__WORK ITEM__. Copy out the line that contains "TASK-126, estimate: L -> M" and the lines after it through the final one in the entries below, exactly, with no other lines.

Structured diff data
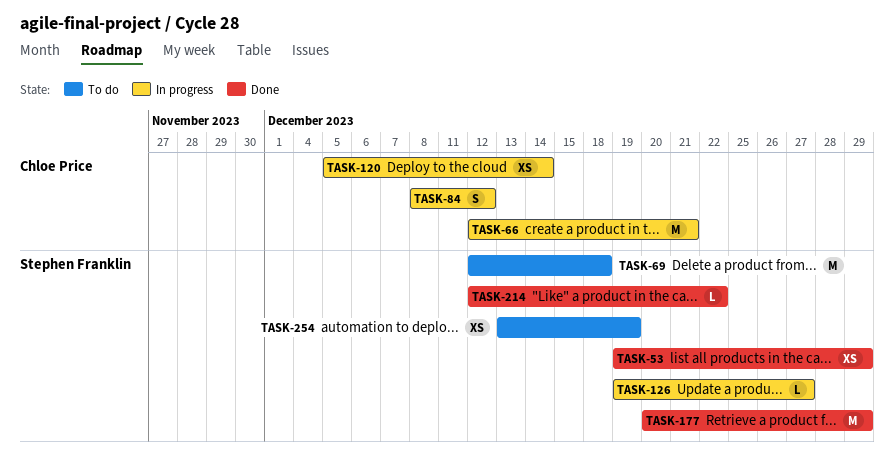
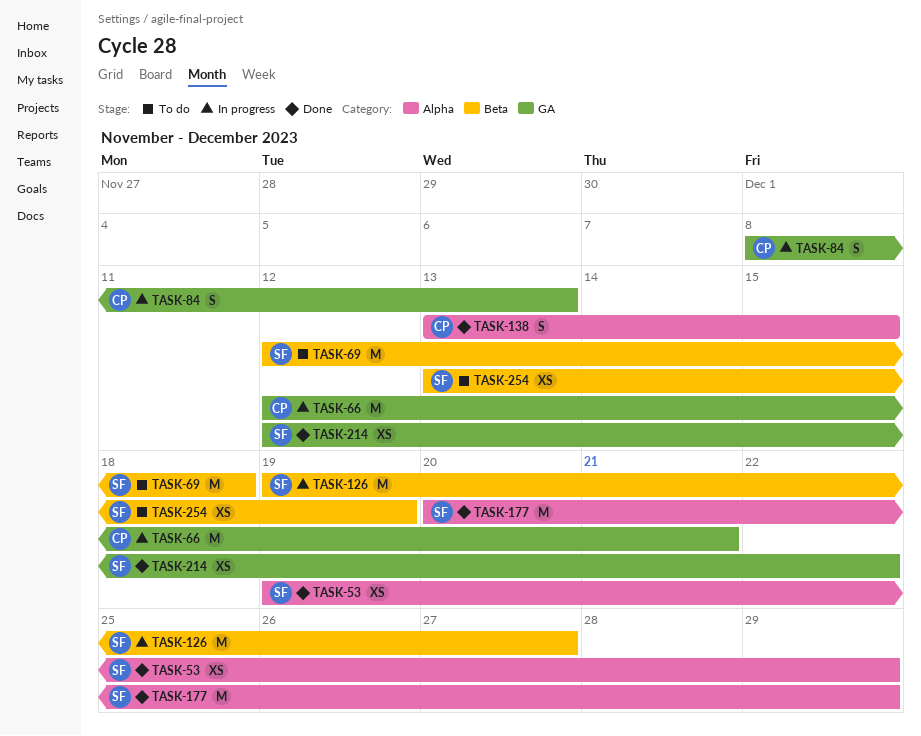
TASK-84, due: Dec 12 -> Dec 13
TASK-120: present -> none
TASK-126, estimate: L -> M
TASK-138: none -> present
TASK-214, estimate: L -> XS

__RESPONSE TO THIS TASK__.
TASK-126, estimate: L -> M
TASK-138: none -> present
TASK-214, estimate: L -> XS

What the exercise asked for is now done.